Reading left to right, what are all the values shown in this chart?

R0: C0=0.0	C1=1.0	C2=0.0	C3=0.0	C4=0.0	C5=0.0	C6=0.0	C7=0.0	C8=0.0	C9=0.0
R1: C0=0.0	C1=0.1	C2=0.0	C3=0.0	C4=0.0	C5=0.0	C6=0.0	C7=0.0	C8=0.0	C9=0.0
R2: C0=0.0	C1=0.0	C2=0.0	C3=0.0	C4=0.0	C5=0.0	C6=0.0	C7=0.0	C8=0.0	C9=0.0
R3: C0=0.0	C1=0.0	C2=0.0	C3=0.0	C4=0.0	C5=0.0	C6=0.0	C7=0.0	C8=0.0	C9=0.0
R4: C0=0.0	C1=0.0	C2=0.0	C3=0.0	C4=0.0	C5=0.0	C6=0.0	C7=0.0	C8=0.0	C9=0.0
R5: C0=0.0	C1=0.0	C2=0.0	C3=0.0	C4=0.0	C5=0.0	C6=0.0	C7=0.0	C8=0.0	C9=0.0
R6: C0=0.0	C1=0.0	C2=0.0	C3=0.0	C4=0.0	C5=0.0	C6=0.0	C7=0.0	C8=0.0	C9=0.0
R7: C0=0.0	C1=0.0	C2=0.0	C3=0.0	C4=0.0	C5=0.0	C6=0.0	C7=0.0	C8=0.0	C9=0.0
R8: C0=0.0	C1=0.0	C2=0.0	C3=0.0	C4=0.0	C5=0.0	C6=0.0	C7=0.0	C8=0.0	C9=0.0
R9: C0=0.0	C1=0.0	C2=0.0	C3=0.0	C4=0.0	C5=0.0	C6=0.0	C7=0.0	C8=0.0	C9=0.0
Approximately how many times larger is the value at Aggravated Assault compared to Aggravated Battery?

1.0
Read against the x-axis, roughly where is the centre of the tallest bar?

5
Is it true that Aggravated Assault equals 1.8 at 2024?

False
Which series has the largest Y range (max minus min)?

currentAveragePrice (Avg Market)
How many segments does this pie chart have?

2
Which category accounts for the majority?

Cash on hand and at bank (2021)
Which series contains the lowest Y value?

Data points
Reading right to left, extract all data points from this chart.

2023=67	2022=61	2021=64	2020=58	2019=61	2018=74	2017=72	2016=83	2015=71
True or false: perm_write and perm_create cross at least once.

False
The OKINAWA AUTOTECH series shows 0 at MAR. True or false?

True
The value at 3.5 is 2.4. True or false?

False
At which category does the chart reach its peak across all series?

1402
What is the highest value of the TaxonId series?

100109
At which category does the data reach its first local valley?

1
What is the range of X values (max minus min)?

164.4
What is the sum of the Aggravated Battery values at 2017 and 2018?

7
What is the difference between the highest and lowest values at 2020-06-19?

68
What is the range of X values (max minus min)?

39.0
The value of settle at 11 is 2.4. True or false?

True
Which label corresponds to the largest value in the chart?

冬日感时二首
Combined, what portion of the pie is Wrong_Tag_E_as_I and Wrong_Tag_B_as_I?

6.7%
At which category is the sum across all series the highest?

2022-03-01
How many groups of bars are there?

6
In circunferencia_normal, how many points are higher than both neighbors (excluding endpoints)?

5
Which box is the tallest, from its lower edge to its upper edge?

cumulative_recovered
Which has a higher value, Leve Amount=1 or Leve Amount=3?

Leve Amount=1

---*---

Written task: Return every one of the lines above unchanged, from the first line to the last.

Result of the task:
Reading left to right, what are all the values shown in this chart?

R0: C0=0.0	C1=1.0	C2=0.0	C3=0.0	C4=0.0	C5=0.0	C6=0.0	C7=0.0	C8=0.0	C9=0.0
R1: C0=0.0	C1=0.1	C2=0.0	C3=0.0	C4=0.0	C5=0.0	C6=0.0	C7=0.0	C8=0.0	C9=0.0
R2: C0=0.0	C1=0.0	C2=0.0	C3=0.0	C4=0.0	C5=0.0	C6=0.0	C7=0.0	C8=0.0	C9=0.0
R3: C0=0.0	C1=0.0	C2=0.0	C3=0.0	C4=0.0	C5=0.0	C6=0.0	C7=0.0	C8=0.0	C9=0.0
R4: C0=0.0	C1=0.0	C2=0.0	C3=0.0	C4=0.0	C5=0.0	C6=0.0	C7=0.0	C8=0.0	C9=0.0
R5: C0=0.0	C1=0.0	C2=0.0	C3=0.0	C4=0.0	C5=0.0	C6=0.0	C7=0.0	C8=0.0	C9=0.0
R6: C0=0.0	C1=0.0	C2=0.0	C3=0.0	C4=0.0	C5=0.0	C6=0.0	C7=0.0	C8=0.0	C9=0.0
R7: C0=0.0	C1=0.0	C2=0.0	C3=0.0	C4=0.0	C5=0.0	C6=0.0	C7=0.0	C8=0.0	C9=0.0
R8: C0=0.0	C1=0.0	C2=0.0	C3=0.0	C4=0.0	C5=0.0	C6=0.0	C7=0.0	C8=0.0	C9=0.0
R9: C0=0.0	C1=0.0	C2=0.0	C3=0.0	C4=0.0	C5=0.0	C6=0.0	C7=0.0	C8=0.0	C9=0.0
Approximately how many times larger is the value at Aggravated Assault compared to Aggravated Battery?

1.0
Read against the x-axis, roughly where is the centre of the tallest bar?

5
Is it true that Aggravated Assault equals 1.8 at 2024?

False
Which series has the largest Y range (max minus min)?

currentAveragePrice (Avg Market)
How many segments does this pie chart have?

2
Which category accounts for the majority?

Cash on hand and at bank (2021)
Which series contains the lowest Y value?

Data points
Reading right to left, extract all data points from this chart.

2023=67	2022=61	2021=64	2020=58	2019=61	2018=74	2017=72	2016=83	2015=71
True or false: perm_write and perm_create cross at least once.

False
The OKINAWA AUTOTECH series shows 0 at MAR. True or false?

True
The value at 3.5 is 2.4. True or false?

False
At which category does the chart reach its peak across all series?

1402
What is the highest value of the TaxonId series?

100109
At which category does the data reach its first local valley?

1
What is the range of X values (max minus min)?

164.4
What is the sum of the Aggravated Battery values at 2017 and 2018?

7
What is the difference between the highest and lowest values at 2020-06-19?

68
What is the range of X values (max minus min)?

39.0
The value of settle at 11 is 2.4. True or false?

True
Which label corresponds to the largest value in the chart?

冬日感时二首
Combined, what portion of the pie is Wrong_Tag_E_as_I and Wrong_Tag_B_as_I?

6.7%
At which category is the sum across all series the highest?

2022-03-01
How many groups of bars are there?

6
In circunferencia_normal, how many points are higher than both neighbors (excluding endpoints)?

5
Which box is the tallest, from its lower edge to its upper edge?

cumulative_recovered
Which has a higher value, Leve Amount=1 or Leve Amount=3?

Leve Amount=1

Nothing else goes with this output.